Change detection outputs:
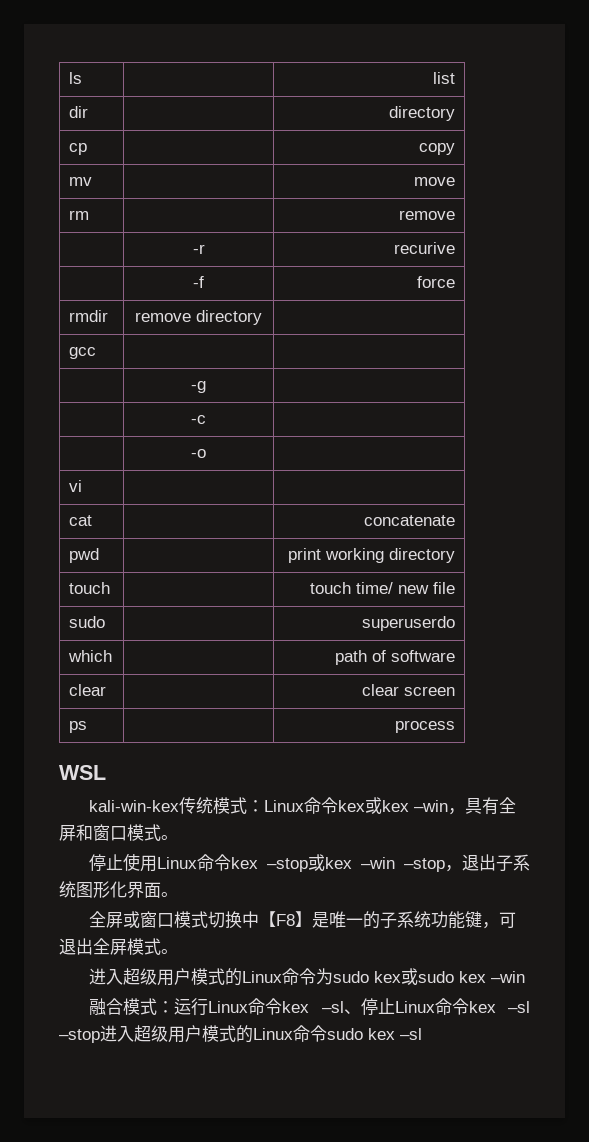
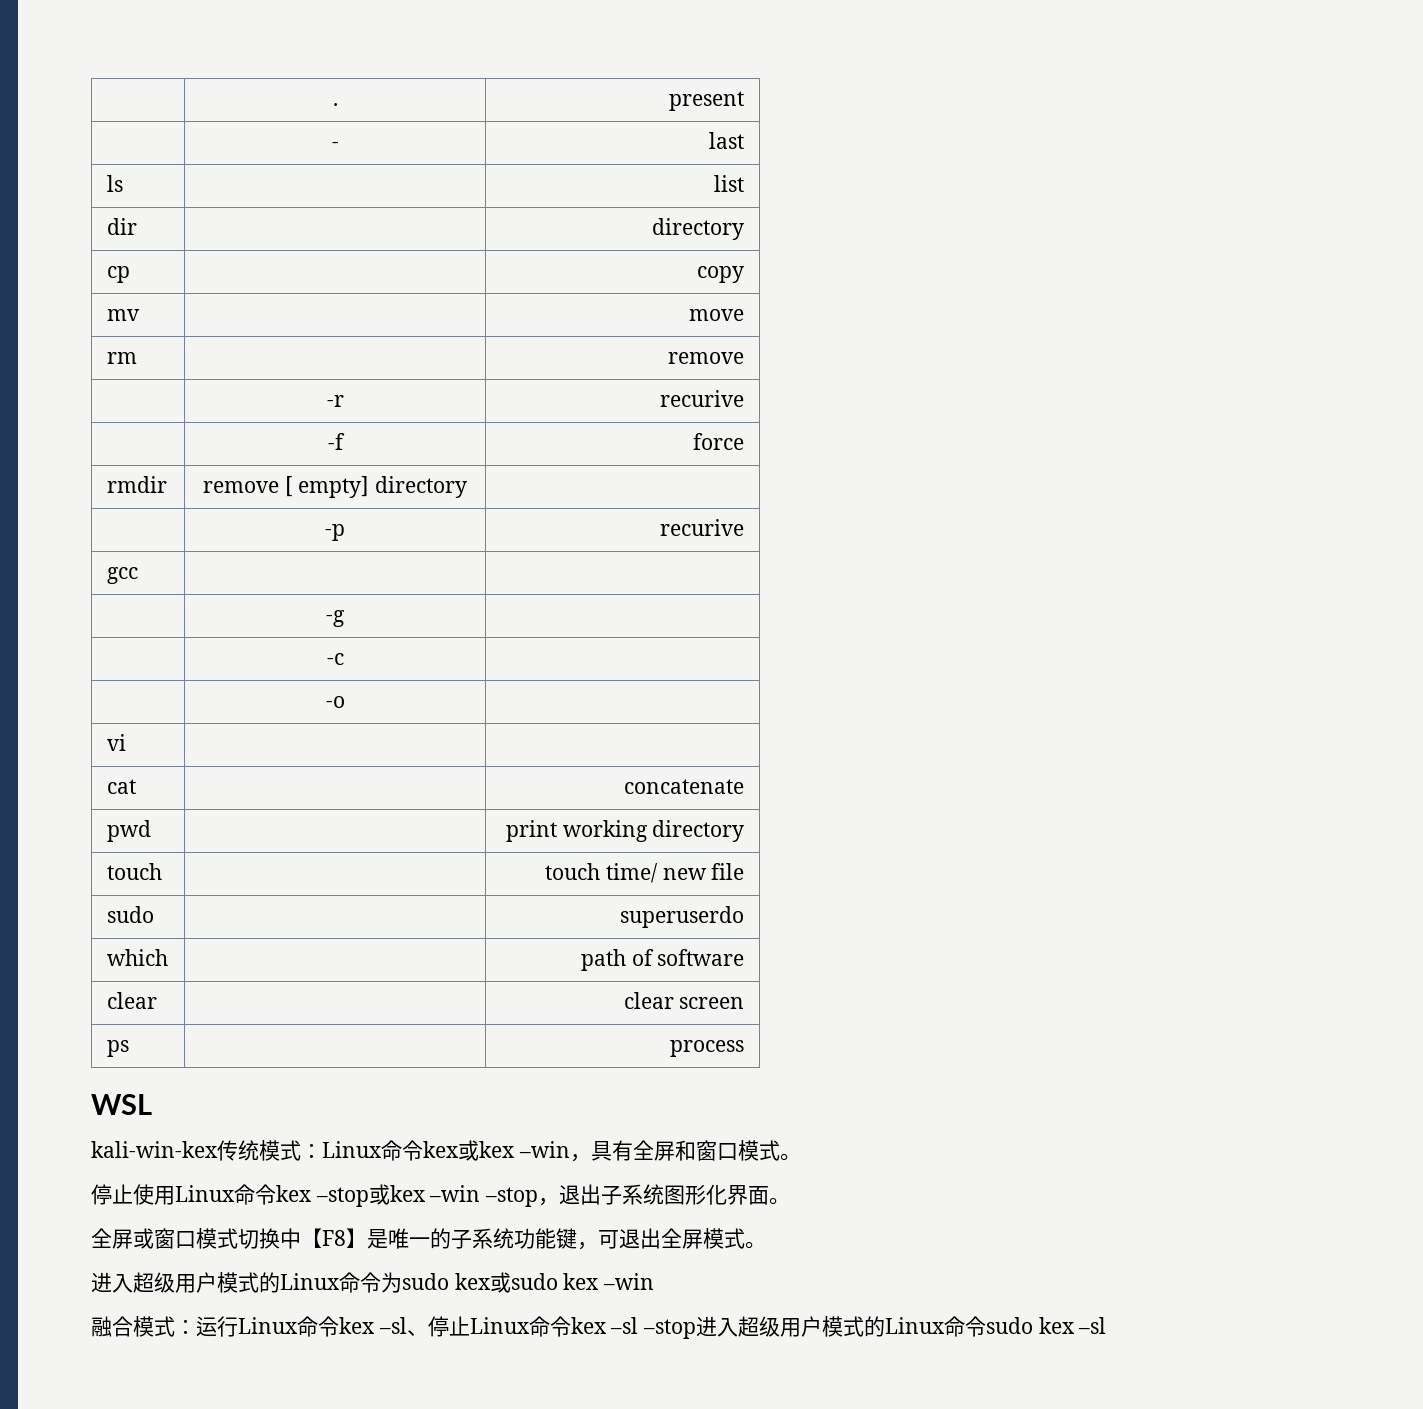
(69, 78) none -> [332,103,338,106] [669,91,745,111] [331,142,339,149] [709,132,745,149] | . | present // | - | last //
(191, 317) none -> [284,476,370,498] [ empty]
(262, 317) none -> [325,524,345,541] [660,519,745,536] // | -p | recurive

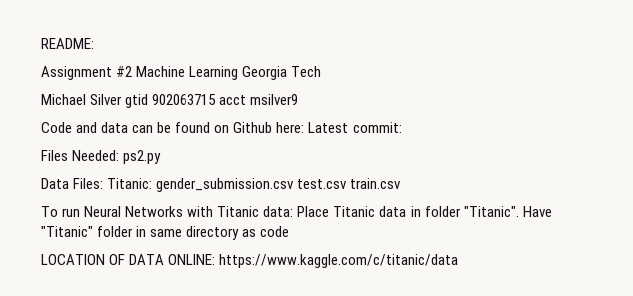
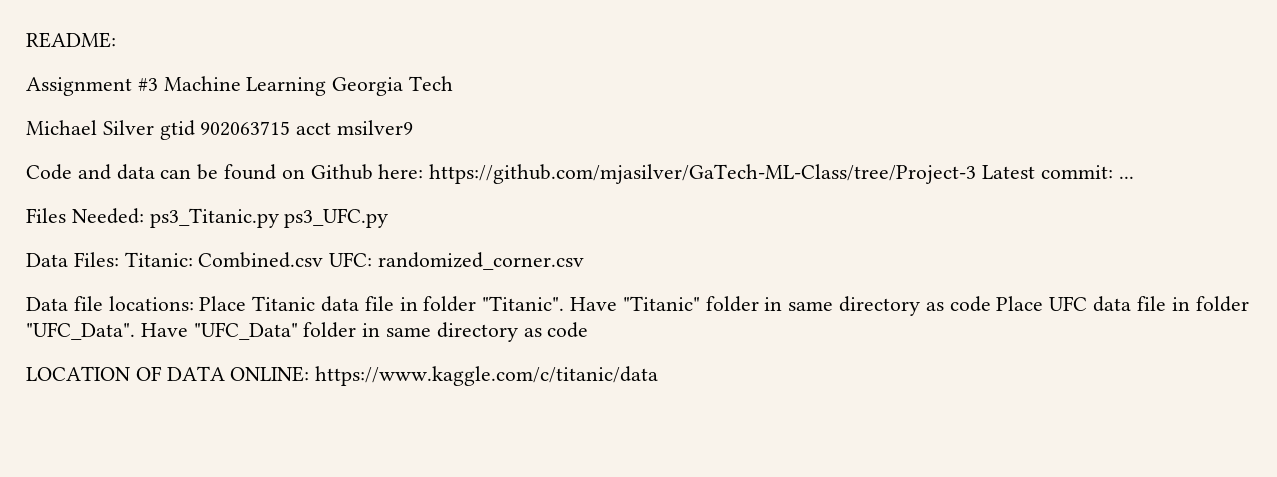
[116,66,133,77] #2 -> [137,78,158,91] #3
(305, 127) none -> [429,164,977,184] https://github.com/mjasilver/GaTech-ML-Class/tree/Project-3
(402, 127) none -> [1118,176,1134,179] ...
[123,150,162,164] ps2.py -> [149,208,389,228] ps3_Titanic.py ps3_UFC.py
[156,178,402,192] [41,206,294,217] gender_submission.csv test.csv train.csv // To run Neural Networks with Titanic data: -> [198,252,585,270] [26,296,194,311] Combined.csv UFC: randomized_corner.csv // Data file locations:
(407, 211) none -> [364,296,394,311] file
(290, 231) none -> [996,296,1249,312] [26,322,589,342] Place UFC data file in folder "UFC_Data". Have "UFC_Data" folder in same directory as code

_EXERCISE AIM_
Set down all of the entries precisely and keep the pictures out of the copy.

_RESULT_
(69, 78) none -> [332,103,338,106] [669,91,745,111] [331,142,339,149] [709,132,745,149] | . | present // | - | last //
(191, 317) none -> [284,476,370,498] [ empty]
(262, 317) none -> [325,524,345,541] [660,519,745,536] // | -p | recurive

[116,66,133,77] #2 -> [137,78,158,91] #3
(305, 127) none -> [429,164,977,184] https://github.com/mjasilver/GaTech-ML-Class/tree/Project-3
(402, 127) none -> [1118,176,1134,179] ...
[123,150,162,164] ps2.py -> [149,208,389,228] ps3_Titanic.py ps3_UFC.py
[156,178,402,192] [41,206,294,217] gender_submission.csv test.csv train.csv // To run Neural Networks with Titanic data: -> [198,252,585,270] [26,296,194,311] Combined.csv UFC: randomized_corner.csv // Data file locations:
(407, 211) none -> [364,296,394,311] file
(290, 231) none -> [996,296,1249,312] [26,322,589,342] Place UFC data file in folder "UFC_Data". Have "UFC_Data" folder in same directory as code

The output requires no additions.